Maundy Thursday remembers the evening of Jesus’ final meal with His disciples and the command (the Latin for ‘command’ is mandare) He gave them then to love. That would have preceded the meal, a Passover seder, during which Jesus would have rehearsed with them a foundational story that had defined His people. No doubt in the telling, He was also anticipating a new chapter that would open that story wide and bring about a freedom of even greater magnitude. And surely He would have been keenly aware of each one in the room that night as well. Jesus “knew what was in a person” (John 2:25), and so the hopes and fears of those gathered would have been present to Him. He knew what they could become, too, and how that was tied to what He was about to do.
These were His friends, people with whom He had shared life, and people for whom He was about to die. He knew what they liked, what they struggled with, what they needed. And when He sang with them after the meal, the words of their song–BB Taylor goes back to Psalm 113-118 for lyrics–were both familiar and potent. Did the singing quiet riled hearts? Did it ready them for the hours ahead?

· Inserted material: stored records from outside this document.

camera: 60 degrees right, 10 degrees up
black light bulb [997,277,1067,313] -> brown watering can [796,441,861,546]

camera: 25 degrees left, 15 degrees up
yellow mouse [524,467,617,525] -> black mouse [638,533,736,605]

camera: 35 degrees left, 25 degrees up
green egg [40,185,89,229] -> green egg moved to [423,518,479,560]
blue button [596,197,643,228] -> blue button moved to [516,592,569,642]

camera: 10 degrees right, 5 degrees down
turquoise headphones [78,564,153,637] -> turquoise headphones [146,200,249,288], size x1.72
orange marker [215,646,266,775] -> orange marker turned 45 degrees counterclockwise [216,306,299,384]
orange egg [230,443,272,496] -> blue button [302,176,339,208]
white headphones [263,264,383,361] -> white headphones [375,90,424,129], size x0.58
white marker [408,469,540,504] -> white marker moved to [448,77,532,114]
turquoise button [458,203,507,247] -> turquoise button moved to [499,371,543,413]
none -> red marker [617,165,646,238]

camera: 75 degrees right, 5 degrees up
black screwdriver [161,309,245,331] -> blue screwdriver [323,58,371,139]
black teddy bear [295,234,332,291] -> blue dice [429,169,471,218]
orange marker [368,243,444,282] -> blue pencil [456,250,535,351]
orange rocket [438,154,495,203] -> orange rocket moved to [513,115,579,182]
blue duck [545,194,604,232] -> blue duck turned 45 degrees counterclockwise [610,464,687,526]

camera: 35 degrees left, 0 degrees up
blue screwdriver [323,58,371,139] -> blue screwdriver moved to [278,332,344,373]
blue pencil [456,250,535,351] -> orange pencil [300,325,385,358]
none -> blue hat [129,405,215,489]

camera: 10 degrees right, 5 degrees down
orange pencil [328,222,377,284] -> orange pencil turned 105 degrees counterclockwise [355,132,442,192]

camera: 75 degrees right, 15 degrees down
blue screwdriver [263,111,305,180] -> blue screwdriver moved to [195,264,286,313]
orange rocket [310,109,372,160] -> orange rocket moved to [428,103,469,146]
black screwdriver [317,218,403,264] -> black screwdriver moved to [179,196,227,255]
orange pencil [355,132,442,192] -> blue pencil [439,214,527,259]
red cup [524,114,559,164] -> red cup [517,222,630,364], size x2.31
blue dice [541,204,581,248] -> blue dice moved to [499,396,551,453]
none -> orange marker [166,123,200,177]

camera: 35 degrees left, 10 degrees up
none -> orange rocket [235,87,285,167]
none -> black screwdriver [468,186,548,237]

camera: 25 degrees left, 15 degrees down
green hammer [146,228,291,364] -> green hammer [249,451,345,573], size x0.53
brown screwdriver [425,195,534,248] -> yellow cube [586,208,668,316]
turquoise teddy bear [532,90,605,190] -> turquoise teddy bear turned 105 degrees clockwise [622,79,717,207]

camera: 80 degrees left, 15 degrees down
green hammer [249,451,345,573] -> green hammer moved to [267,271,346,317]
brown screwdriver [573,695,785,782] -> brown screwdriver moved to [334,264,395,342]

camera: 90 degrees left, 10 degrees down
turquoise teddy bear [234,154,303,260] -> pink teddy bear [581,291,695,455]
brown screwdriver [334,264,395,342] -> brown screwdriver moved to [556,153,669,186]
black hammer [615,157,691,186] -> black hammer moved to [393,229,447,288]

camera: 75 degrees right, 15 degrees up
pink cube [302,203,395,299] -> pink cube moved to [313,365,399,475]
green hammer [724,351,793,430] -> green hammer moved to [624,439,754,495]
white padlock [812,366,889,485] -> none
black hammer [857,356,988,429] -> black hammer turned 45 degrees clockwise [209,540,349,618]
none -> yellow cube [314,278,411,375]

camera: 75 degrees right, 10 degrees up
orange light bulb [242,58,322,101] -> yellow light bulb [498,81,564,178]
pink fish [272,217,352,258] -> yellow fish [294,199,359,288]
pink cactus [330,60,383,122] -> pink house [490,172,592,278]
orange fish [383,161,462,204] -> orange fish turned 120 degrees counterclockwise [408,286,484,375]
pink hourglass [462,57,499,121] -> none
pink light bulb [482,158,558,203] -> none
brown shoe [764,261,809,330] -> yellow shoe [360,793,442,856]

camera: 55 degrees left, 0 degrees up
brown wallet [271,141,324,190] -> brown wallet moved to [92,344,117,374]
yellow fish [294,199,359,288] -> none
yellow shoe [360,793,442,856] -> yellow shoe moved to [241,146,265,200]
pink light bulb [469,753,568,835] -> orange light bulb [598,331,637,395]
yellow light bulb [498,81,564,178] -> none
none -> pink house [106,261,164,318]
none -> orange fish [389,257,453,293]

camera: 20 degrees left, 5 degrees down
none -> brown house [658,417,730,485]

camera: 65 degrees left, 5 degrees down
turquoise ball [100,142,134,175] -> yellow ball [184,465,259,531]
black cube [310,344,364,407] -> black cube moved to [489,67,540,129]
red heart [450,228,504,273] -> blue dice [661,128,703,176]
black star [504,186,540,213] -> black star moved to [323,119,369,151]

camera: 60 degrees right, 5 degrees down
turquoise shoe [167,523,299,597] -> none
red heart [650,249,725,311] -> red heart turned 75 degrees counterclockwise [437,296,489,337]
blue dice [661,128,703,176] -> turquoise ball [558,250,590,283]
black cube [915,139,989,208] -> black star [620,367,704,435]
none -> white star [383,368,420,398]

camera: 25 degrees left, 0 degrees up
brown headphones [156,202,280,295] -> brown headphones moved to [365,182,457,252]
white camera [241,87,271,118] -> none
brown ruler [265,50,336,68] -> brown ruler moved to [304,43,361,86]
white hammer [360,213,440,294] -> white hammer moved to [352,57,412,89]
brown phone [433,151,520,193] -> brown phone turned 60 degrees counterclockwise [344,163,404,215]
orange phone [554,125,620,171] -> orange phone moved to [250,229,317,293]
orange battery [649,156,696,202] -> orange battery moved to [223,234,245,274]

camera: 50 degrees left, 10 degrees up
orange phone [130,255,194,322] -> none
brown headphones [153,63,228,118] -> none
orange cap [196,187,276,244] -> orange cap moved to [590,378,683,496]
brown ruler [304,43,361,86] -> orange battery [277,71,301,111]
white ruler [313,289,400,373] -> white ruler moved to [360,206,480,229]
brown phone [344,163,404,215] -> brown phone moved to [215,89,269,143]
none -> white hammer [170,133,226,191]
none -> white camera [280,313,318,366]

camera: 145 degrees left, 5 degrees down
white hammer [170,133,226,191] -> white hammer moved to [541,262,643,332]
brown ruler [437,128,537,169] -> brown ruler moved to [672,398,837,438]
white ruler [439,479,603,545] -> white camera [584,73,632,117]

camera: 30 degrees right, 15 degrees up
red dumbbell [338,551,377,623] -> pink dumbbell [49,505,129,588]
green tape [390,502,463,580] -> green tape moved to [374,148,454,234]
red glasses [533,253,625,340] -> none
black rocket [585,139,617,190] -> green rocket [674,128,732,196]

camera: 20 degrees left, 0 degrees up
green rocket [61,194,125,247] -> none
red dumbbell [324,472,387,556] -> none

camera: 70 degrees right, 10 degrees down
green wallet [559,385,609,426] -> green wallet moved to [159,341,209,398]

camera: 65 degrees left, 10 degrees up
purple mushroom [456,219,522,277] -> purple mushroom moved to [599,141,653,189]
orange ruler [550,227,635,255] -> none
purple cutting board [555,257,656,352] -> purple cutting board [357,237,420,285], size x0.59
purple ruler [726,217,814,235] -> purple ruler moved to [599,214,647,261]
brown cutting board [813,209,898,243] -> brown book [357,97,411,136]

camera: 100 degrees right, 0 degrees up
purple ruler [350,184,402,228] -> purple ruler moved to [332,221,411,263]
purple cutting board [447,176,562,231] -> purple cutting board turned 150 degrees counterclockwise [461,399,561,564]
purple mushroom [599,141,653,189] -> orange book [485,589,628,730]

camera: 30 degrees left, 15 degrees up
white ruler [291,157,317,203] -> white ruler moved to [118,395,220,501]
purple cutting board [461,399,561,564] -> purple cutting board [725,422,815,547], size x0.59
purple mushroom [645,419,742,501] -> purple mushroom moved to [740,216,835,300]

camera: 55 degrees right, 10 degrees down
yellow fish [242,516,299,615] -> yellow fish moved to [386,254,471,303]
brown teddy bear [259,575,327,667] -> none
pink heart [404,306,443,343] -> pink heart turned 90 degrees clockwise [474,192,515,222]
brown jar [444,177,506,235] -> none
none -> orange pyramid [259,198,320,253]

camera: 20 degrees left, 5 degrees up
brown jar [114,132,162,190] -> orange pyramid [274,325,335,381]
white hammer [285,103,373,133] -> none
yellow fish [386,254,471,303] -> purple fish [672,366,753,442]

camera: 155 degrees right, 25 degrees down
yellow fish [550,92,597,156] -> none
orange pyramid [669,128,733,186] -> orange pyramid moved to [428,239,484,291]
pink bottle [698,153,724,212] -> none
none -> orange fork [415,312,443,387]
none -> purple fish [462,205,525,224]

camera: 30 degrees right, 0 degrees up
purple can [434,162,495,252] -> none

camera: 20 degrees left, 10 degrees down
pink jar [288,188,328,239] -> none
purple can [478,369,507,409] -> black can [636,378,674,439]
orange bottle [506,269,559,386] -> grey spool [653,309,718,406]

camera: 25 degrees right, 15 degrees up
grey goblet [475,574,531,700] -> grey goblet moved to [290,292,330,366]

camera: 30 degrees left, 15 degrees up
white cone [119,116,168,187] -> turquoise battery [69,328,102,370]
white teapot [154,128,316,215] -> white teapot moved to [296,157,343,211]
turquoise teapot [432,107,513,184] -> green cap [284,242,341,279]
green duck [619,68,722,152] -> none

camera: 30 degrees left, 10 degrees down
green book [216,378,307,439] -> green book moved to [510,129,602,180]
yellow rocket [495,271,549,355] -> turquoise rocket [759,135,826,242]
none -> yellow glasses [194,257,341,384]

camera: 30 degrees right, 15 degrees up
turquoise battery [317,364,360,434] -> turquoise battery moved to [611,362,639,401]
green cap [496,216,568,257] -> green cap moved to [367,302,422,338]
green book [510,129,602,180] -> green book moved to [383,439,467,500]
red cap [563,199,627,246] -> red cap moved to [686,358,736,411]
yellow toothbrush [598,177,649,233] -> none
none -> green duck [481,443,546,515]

I’d like to think so–to think that the frequent mention of God’s love, faithfulness, mercy and grace in those Psalms would have settled hearts roughed up by current events and pressing concerns.
It’s a great image, imagining Jesus singing with His disciples, pouring strength into them by means of the music they shared. Reminds me of another occasion, when the prophet Zephaniah saw the Lord in a similar posture, engaged in similar activity:
The Lord your God is with you, He is mighty to save. He will take great delight in you, He will quiet you with His love; He will rejoice over you with singing.
I like these pictures on this Maundy Thursday morning, as I think of hearts and lives–including my own–that could stand to be smoothed out by the love and grace of God.